Before the global pandemic grinded the offseason to a halt and significantly altered the entire recruiting process, he was on campus at Division I FCS powerhouse South Dakota State University and has since been inundated with personal messages, texts, e-mails and letters from a host of coaches from throughout the Upper Midwest.
“It comes fast,” said Beyer, who was named the 2019-2020 Owatonna High School Male Student Athlete of the Year for the junior class last week. “I mean, it’s actually pretty crazy. It feels like it was just yesterday that I was a sophomore and getting in the games a few snaps here and there and then all the sudden I’m getting all these e-mails and texts and messages from a bunch of coaches.”
Beyer, who has always dreamed of playing sports in college, said coaches started reaching out on a personal level in the immediate aftermath of his breakout junior season in which he racked up almost 600 receiving yards and six touchdowns on offense and added a team-best five interceptions on defense. He is projected as a wide receiver at the next level and one of the things that has impressed college scouts the most is his ability to simply go up and snatch the ball in traffic.
There were few, if any, cornerbacks in the entire Big Southeast District that could stop Beyer one-on-one in 2019, and this was put on full display as part of a highlight video that he believes sparked the entire recruiting process.

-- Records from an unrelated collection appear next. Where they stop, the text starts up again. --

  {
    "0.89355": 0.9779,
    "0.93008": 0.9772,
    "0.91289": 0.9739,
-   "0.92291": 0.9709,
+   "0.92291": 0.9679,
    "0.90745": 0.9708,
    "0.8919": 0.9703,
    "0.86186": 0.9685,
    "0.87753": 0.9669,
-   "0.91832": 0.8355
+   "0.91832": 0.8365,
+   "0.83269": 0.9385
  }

“As a sophomore, I got general invites to a bunch of camps that I think all the guys got,” Beyer said. “But after I Tweeted a highlight video from my junior year is when I started getting more personalized messages and coaches started talking about the actual recruiting part.”
After accepting an invite to SDSU’s Junior Day in early-February — an experience that Beyer said went “great” — the three-sport standout has officially been “offered” by the University of Minnesota-Duluth and Bemidji State University, both of which are housed in one of the top Division II leagues in the nation, the Northern Sun Intercollegiate Conference
Minnesota-Duluth has won a pair of National Championships in the last dozen years (2008, 2010) and produced an undefeated regular season just two years ago. Bemidji State hasn’t had a losing record for five seasons and has sent two players to the NFL in the last six years alone. For obvious reasons, Beyer hasn’t been able to visit either campus — or any campus for that matter — since the middle of March, but has taken part in several virtual recruiting days that have included Zoom video-conference calls. Each session lasts about two hours and features a tour of the facilities, a question-and-answer portion with the coaching staffs and general information about each program.

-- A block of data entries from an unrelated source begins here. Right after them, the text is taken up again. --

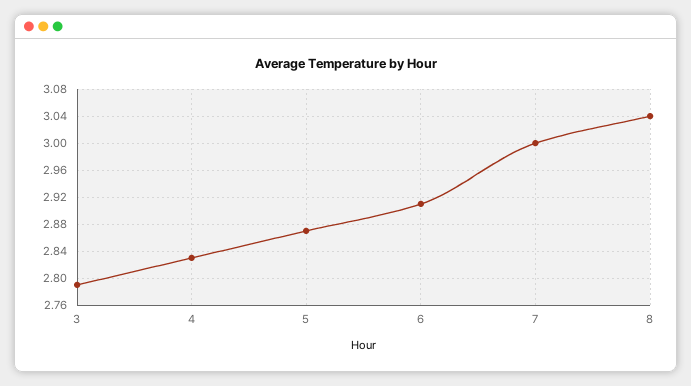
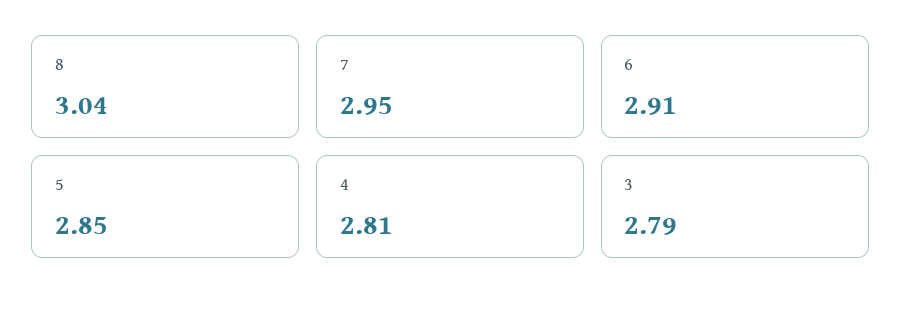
  {
    "3": 2.79,
-   "4": 2.83,
+   "4": 2.81,
-   "5": 2.87,
+   "5": 2.85,
    "6": 2.91,
-   "7": 3,
+   "7": 2.95,
    "8": 3.04
  }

“They talk about their offensive schemes and how we would fit into their program,” Beyer said. “Some have video links that you can click for information about the school as well. It’s kept me busy.”
Aside from gathering information about each potential destination, college programs have requested information of their own, asking for Beyer to sent video of himself working through position-specific drills.
For these, it has become a family affair.
“(Colleges) sometimes just ask for footwork stuff, but other times I will have my brother or sister taking video and my dad throwing me some balls and I’ll send that in,” Beyer said. “Everyone in the family helps out.”